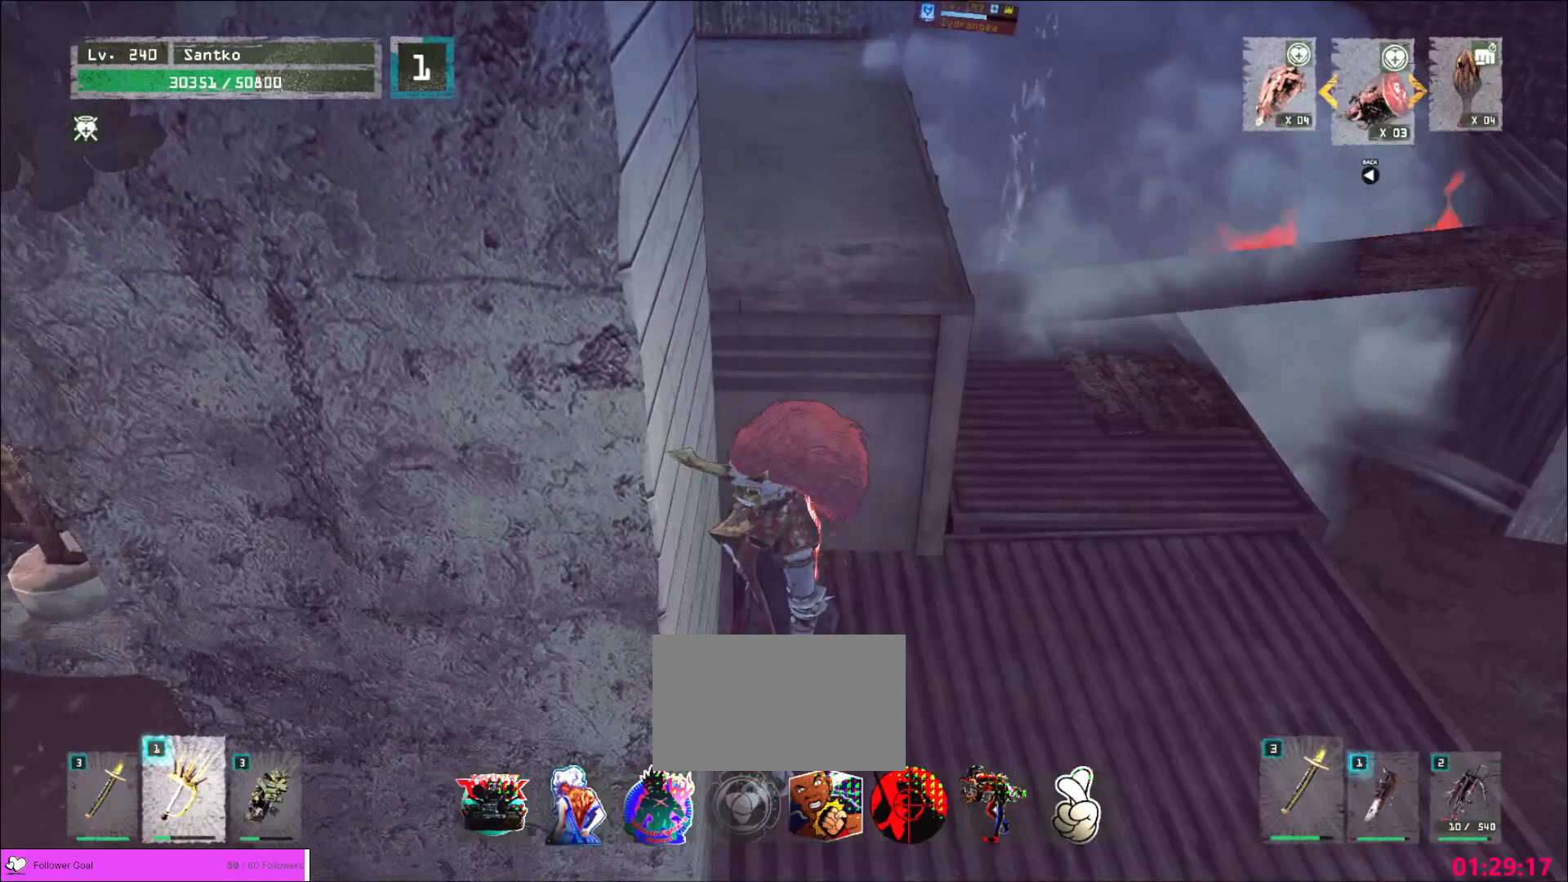
{"keys": [], "mouse": [], "events": [[200, "c", "down"], [280, "c", "up"]]}
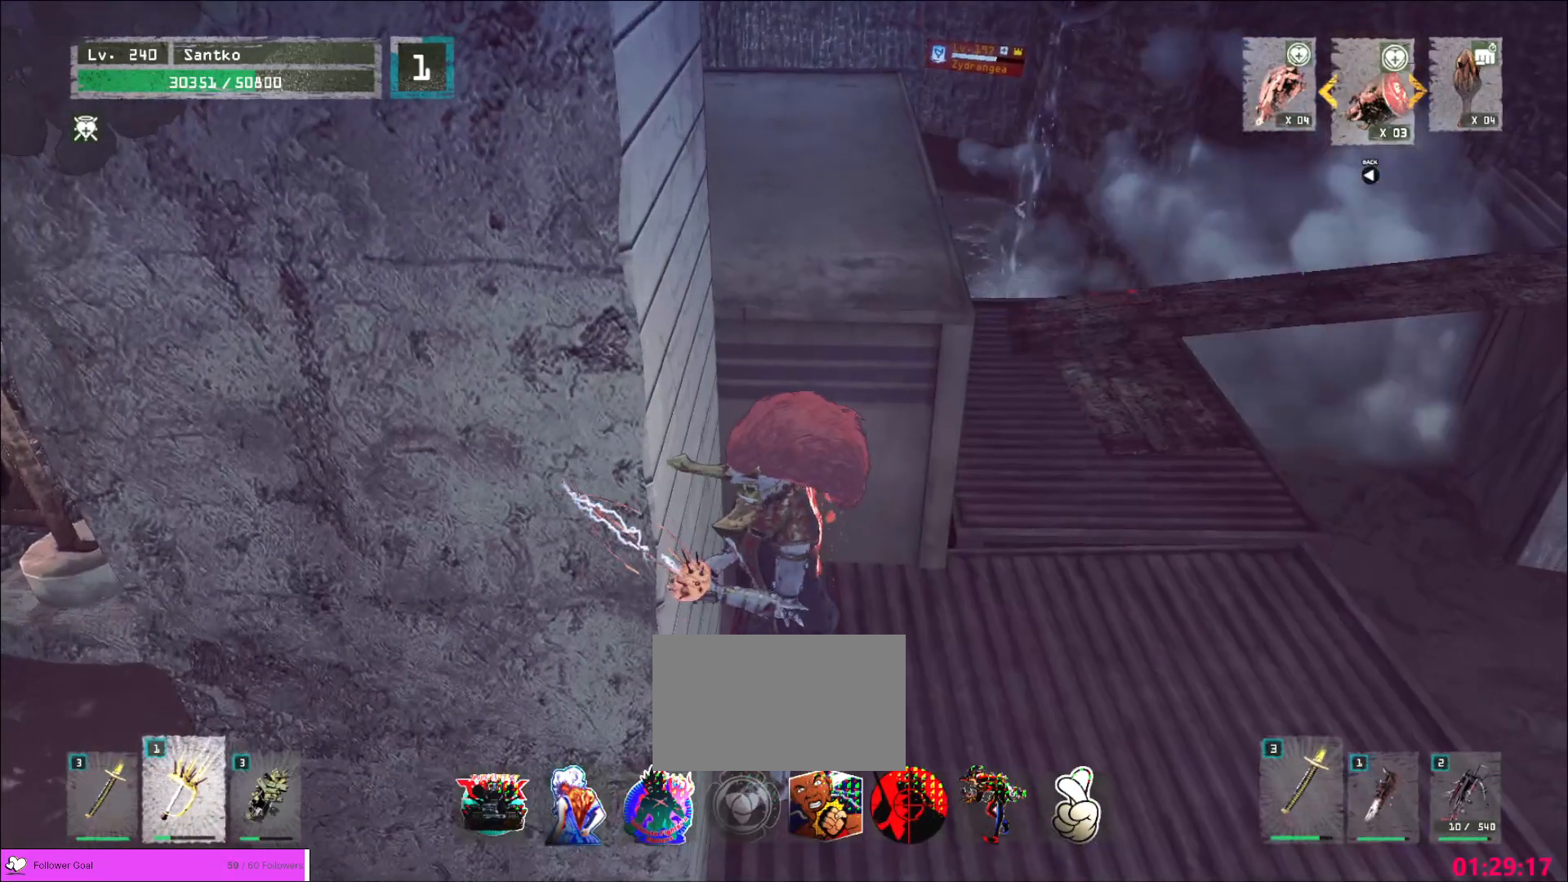
{"keys": ["w"], "mouse": [], "events": [[80, "w", "down"]]}
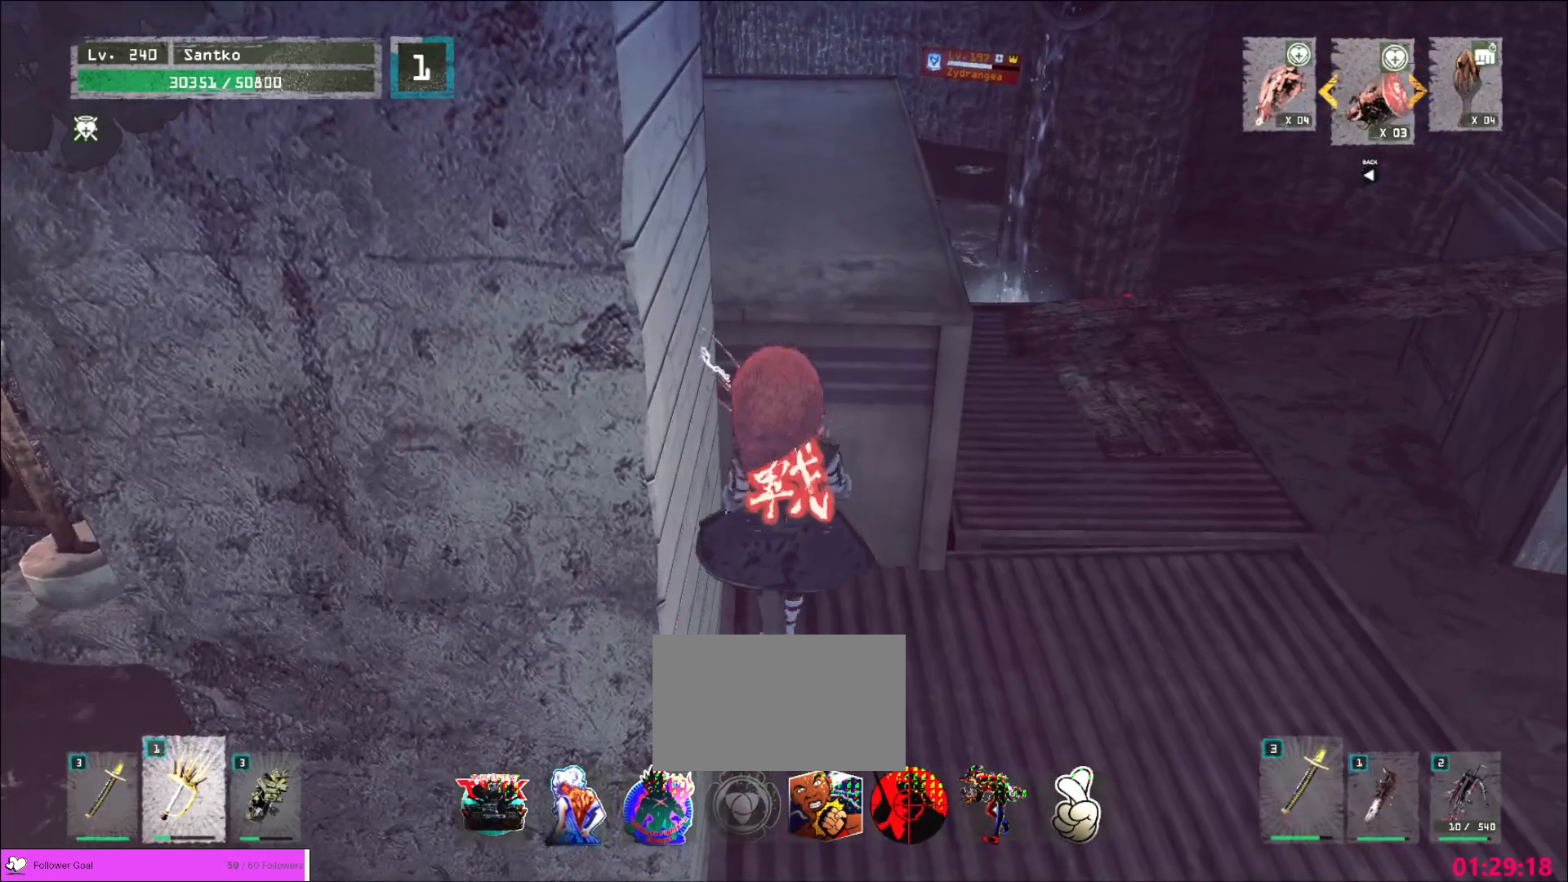
{"keys": [], "mouse": [], "events": [[80, "w", "up"]]}
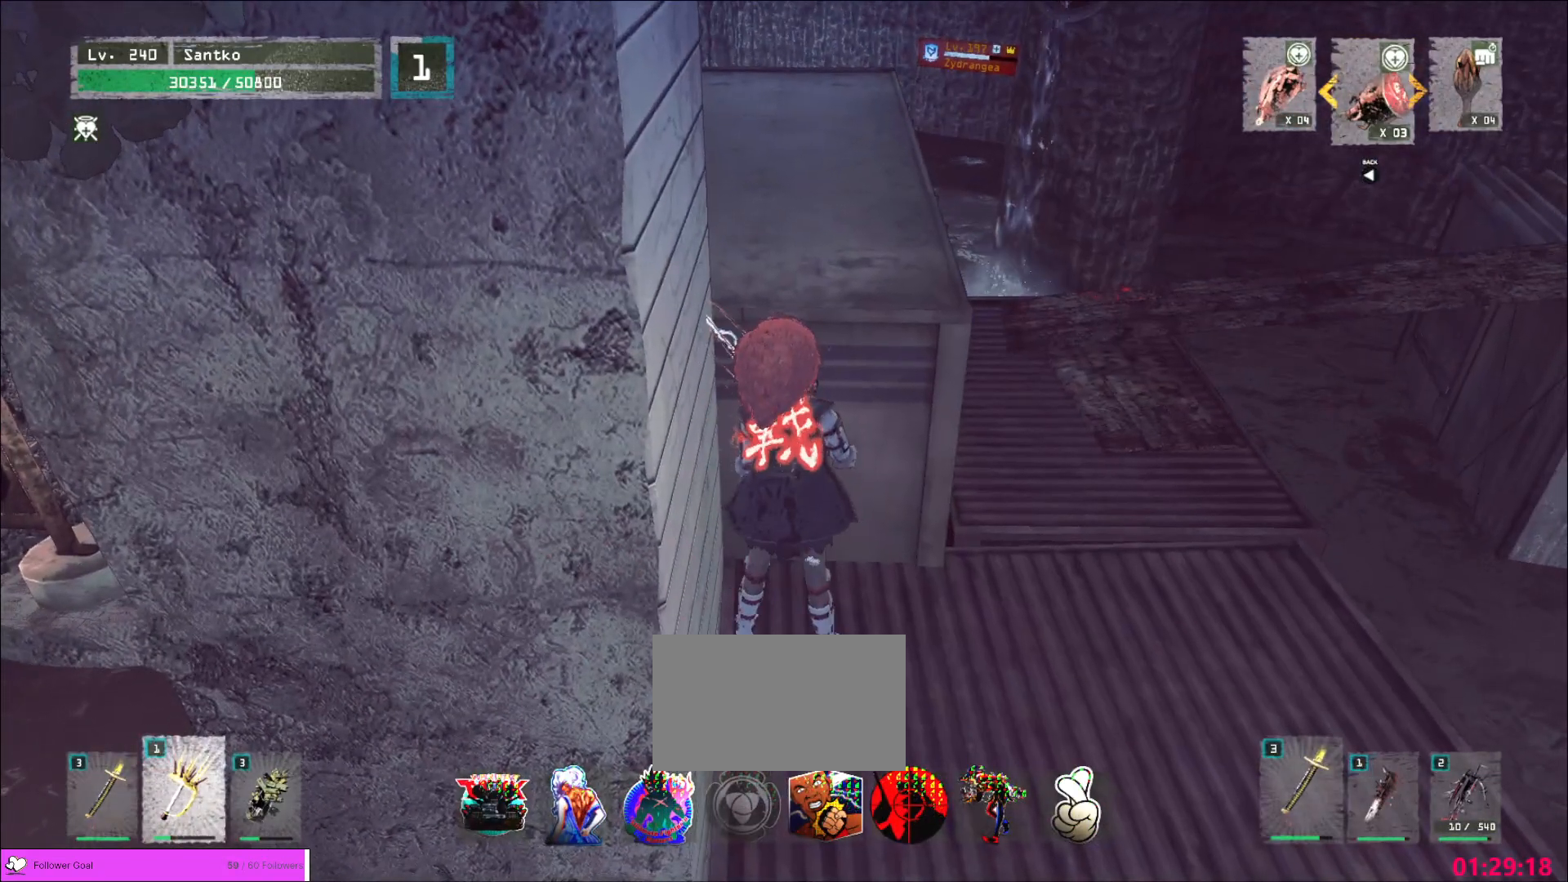
{"keys": ["d", "w"], "mouse": [], "events": [[320, "d", "down"], [400, "w", "down"]]}
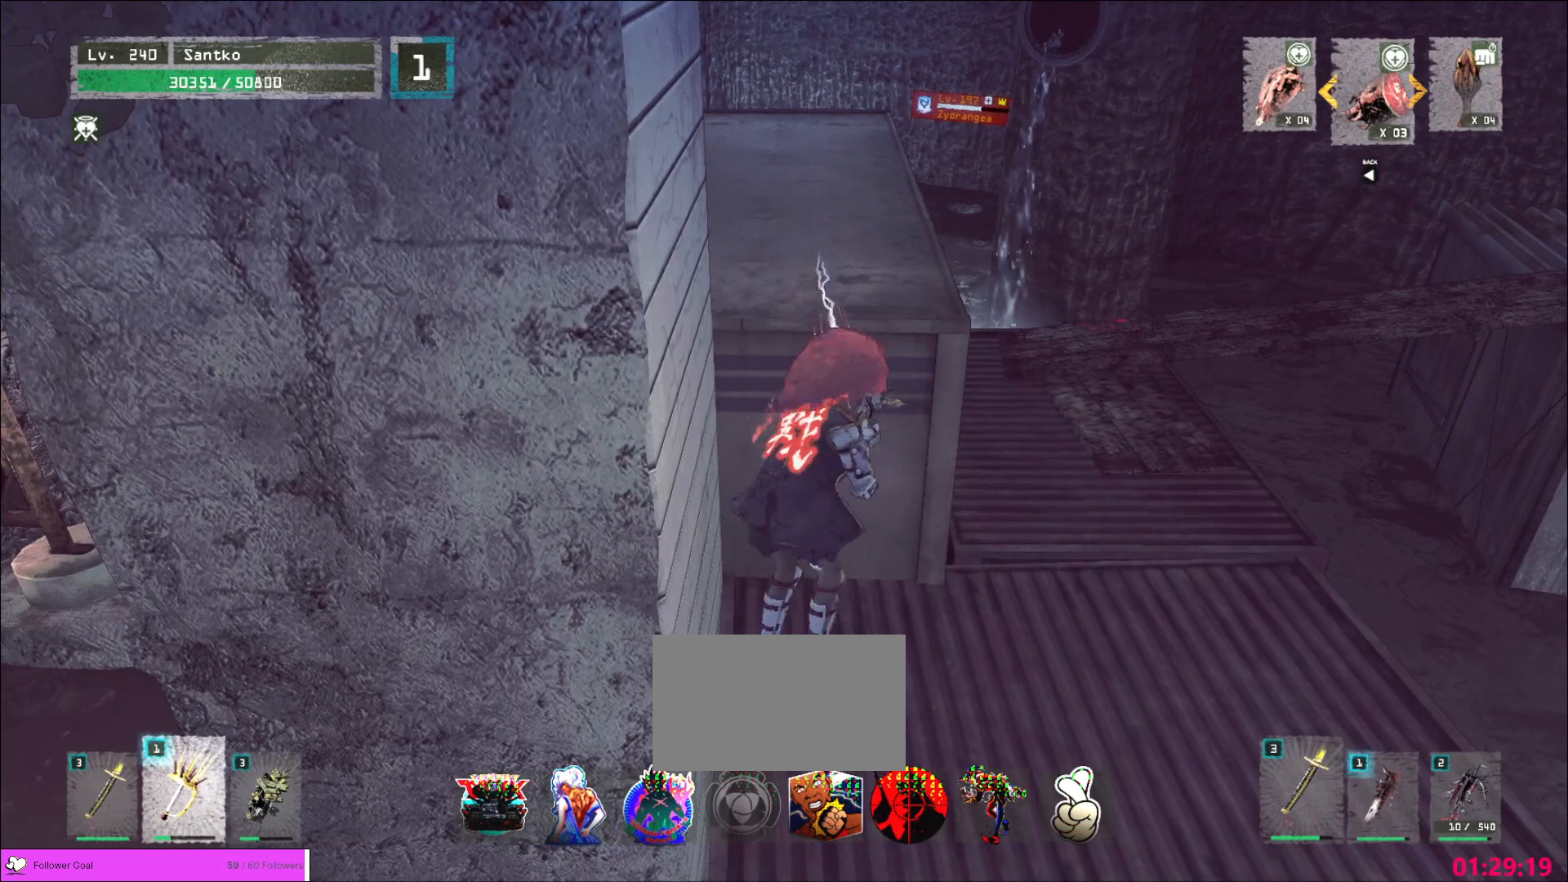
{"keys": ["w"], "mouse": [], "events": [[160, "d", "up"], [200, "w", "up"], [400, "w", "down"]]}
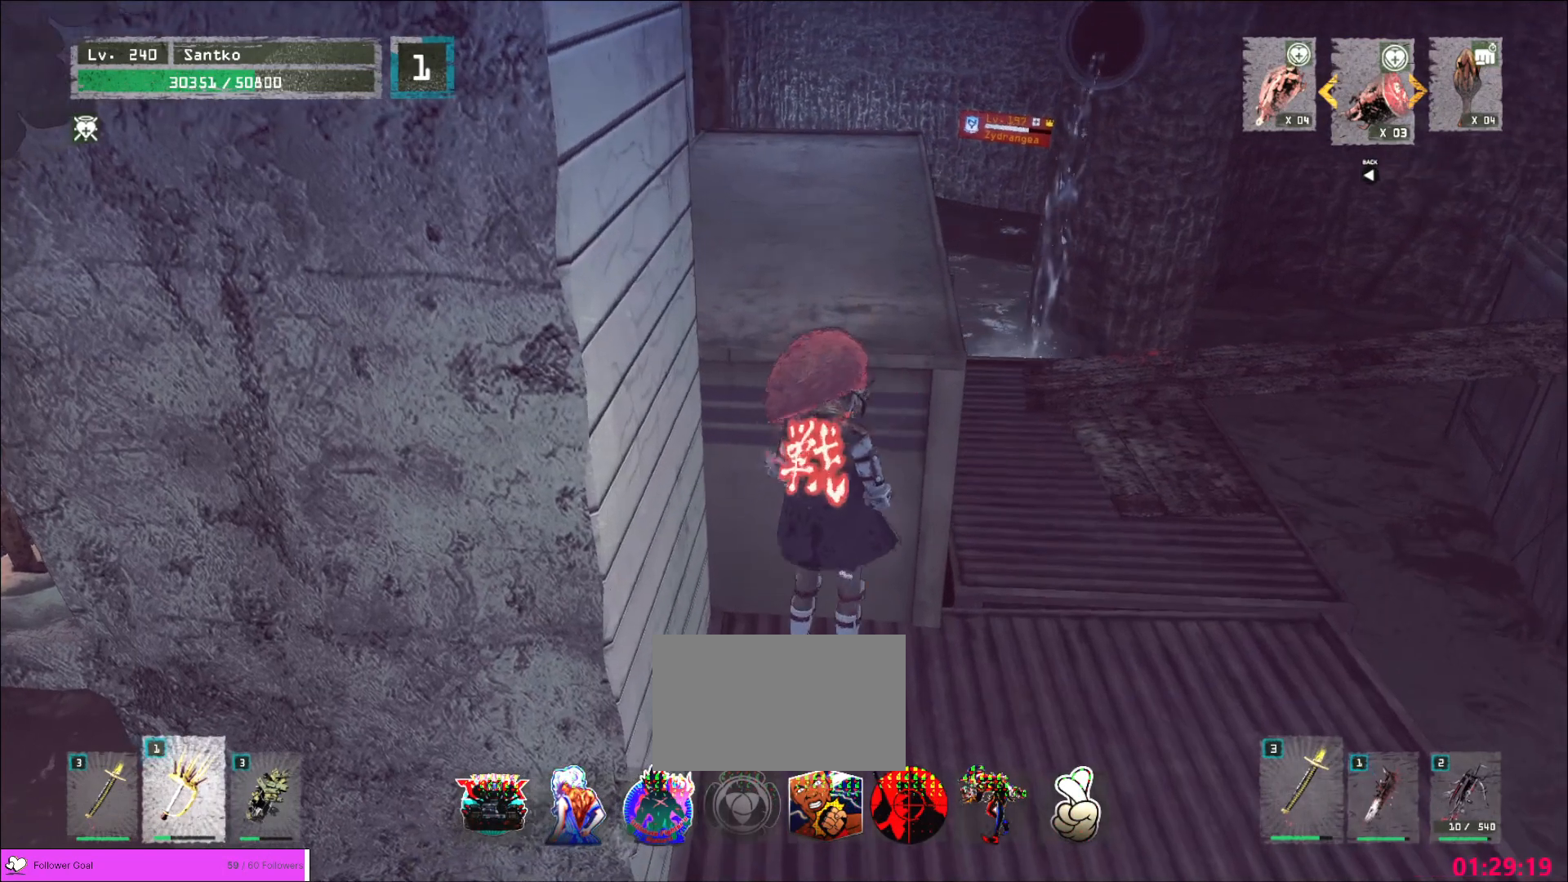
{"keys": [], "mouse": [], "events": [[120, "w", "up"]]}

★ ★ ★ ★

*PROBLEM:*
Read the data above. Pull out each line in which the string "down" appears.

*SOLUTION FOR THIS TASK:*
{"keys": [], "mouse": [], "events": [[200, "c", "down"], [280, "c", "up"]]}
{"keys": ["w"], "mouse": [], "events": [[80, "w", "down"]]}
{"keys": ["d", "w"], "mouse": [], "events": [[320, "d", "down"], [400, "w", "down"]]}
{"keys": ["w"], "mouse": [], "events": [[160, "d", "up"], [200, "w", "up"], [400, "w", "down"]]}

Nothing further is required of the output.